#### Record set:
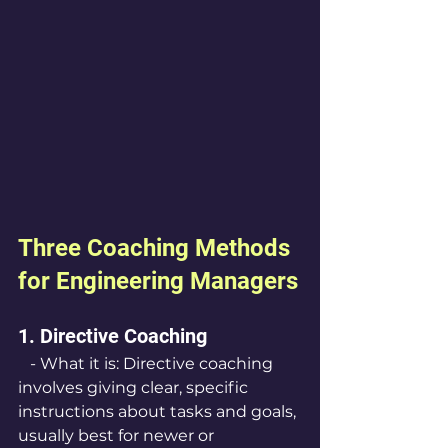
Three Coaching Methods 
for Engineering Managers
1. Directive Coaching
   - What it is: Directive coaching 
involves giving clear, specific 
instructions about tasks and goals, 
usually best for newer or 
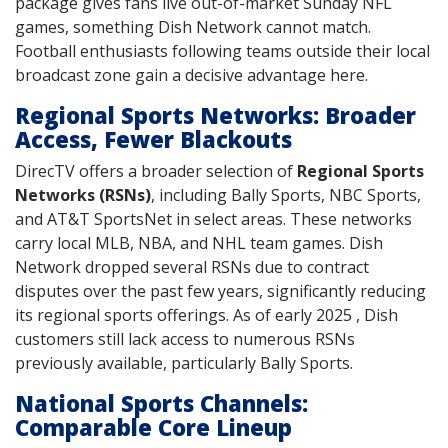
package gives fans live out-of-market Sunday NFL
games, something Dish Network cannot match.
Football enthusiasts following teams outside their local
broadcast zone gain a decisive advantage here.
Regional Sports Networks: Broader
Access, Fewer Blackouts
DirecTV offers a broader selection of
Regional Sports
Networks (RSNs)
, including Bally Sports, NBC Sports,
and AT&T SportsNet in select areas. These networks
carry local MLB, NBA, and NHL team games. Dish
Network dropped several RSNs due to contract
disputes over the past few years, significantly reducing
its regional sports offerings. As of early 2025 , Dish
customers still lack access to numerous RSNs
previously available, particularly Bally Sports.
National Sports Channels:
Comparable Core Lineup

#### Exercise goal:
The answer consists of the records repeated exactly, without any images.

#### Exercise result:
Three Coaching Methods 
for Engineering Managers
1. Directive Coaching
   - What it is: Directive coaching 
involves giving clear, specific 
instructions about tasks and goals, 
usually best for newer or 
package gives fans live out-of-market Sunday NFL
games, something Dish Network cannot match.
Football enthusiasts following teams outside their local
broadcast zone gain a decisive advantage here.
Regional Sports Networks: Broader
Access, Fewer Blackouts
DirecTV offers a broader selection of
Regional Sports
Networks (RSNs)
, including Bally Sports, NBC Sports,
and AT&T SportsNet in select areas. These networks
carry local MLB, NBA, and NHL team games. Dish
Network dropped several RSNs due to contract
disputes over the past few years, significantly reducing
its regional sports offerings. As of early 2025 , Dish
customers still lack access to numerous RSNs
previously available, particularly Bally Sports.
National Sports Channels:
Comparable Core Lineup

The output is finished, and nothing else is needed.